To address this, Charlie Lee, a Google employee who would later become engineering director at Coinbase,[11] created an alternative version of Tenebrix called Fairbrix (FBX).[3] Litecoin inherits the scrypt mining algorithm from Fairbrix, but returns to the limited money supply of bitcoin, with other changes.

Creation and launch

Lee released Litecoin via an open-source client on GitHub on October 7, 2011.[12] The Litecoin network went live on October 13, 2011.

Litecoin was a source code fork of the Bitcoin Core client, originally differing by having a decreased block generation time (2.5 minutes), increased maximum number of coins, different hashing algorithm (scrypt, instead of SHA-256), faster difficulty retarget, and a slightly modified GUI.[citation needed]

2011–2016

After launch, the early growth of Litecoin was aided by its increasing exchange availability and liquidity on early exchanges such as BTC-e. During the month of November 2013, the aggregate value of Litecoin experienced massive growth which included a 100% leap within 24 hours.[13][14]

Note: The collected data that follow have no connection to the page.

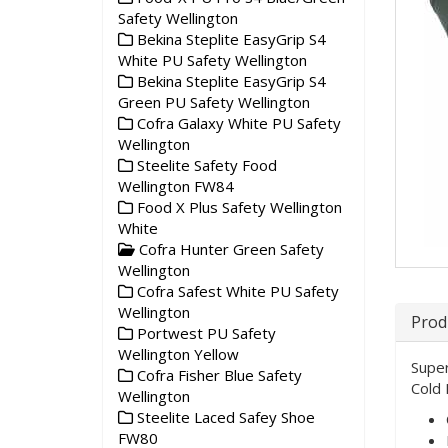
Safety Wellington
Bekina Steplite EasyGrip S4
White PU Safety Wellington
Bekina Steplite EasyGrip S4
Green PU Safety Wellington
Cofra Galaxy White PU Safety
Wellington
Steelite Safety Food
Wellington FW84
Food X Plus Safety Wellington
White
Cofra Hunter Green Safety
Wellington
Cofra Safest White PU Safety
Wellington
Prod
Portwest PU Safety
Wellington Yellow
Super
Cofra Fisher Blue Safety
Cold 
Wellington
Steelite Laced Safey Shoe
FW80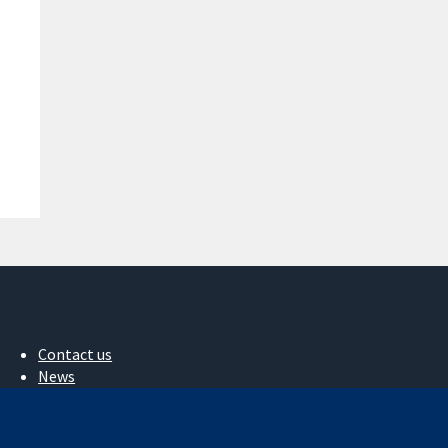
Contact us
News
Press office
About us
Jobs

In early 2014, Lee suggested merge mining (auxPOW) Dogecoin with Litecoin to the Dogecoin community at large. In September 2014, Dogecoin began merge-mining with Litecoin.[15]

2017–2021

In 2020, PayPal added the ability for users to purchase a derivative of Litecoin along with bitcoin, Ethereum, and Bitcoin Cash which could not be withdrawn or spent as part of its Crypto feature.[16][17]

In September 2021, a fake press release was published on GlobeNewswire announcing a partnership between Litecoin and Walmart. This caused the price of Litecoin to increase by around 30%, before the press release was revealed as a hoax.[18]

2022–present

In May 2022, MWEB (Mimblewimble Extension Blocks) upgrade was activated on the Litecoin network as a soft fork. This upgrade provides users with the option of sending confidential Litecoin transactions, in which the amount being sent is only known between the sender and receiver.[19][non-primary source needed]

Differences from bitcoin

Litecoin is different in some ways from bitcoin:

  • The targeted block time is every 2.5 minutes for Litecoin, as opposed to bitcoin's 10 minutes. This allows Litecoin to confirm transactions four times faster than bitcoin.[20]
  • Scrypt, an alternative proof-of-work algorithm, is used for Litecoin. According to Motherboard, "Scrypt was chosen because it theoretically prevents the use of ASICs, those specialized chips that greatly increase mining power and efficiency (though there is debate over the validity of this claim).".[21]
  • Litecoin is merge mined with another prominent cryptocurrency, Dogecoin.[22]
  • MWEB optional privacy was added to Litecoin's base layer in May 2022 via soft fork.[23]

Third party vendors providing point of sale infrastructure for Litecoin include BitPay.[24]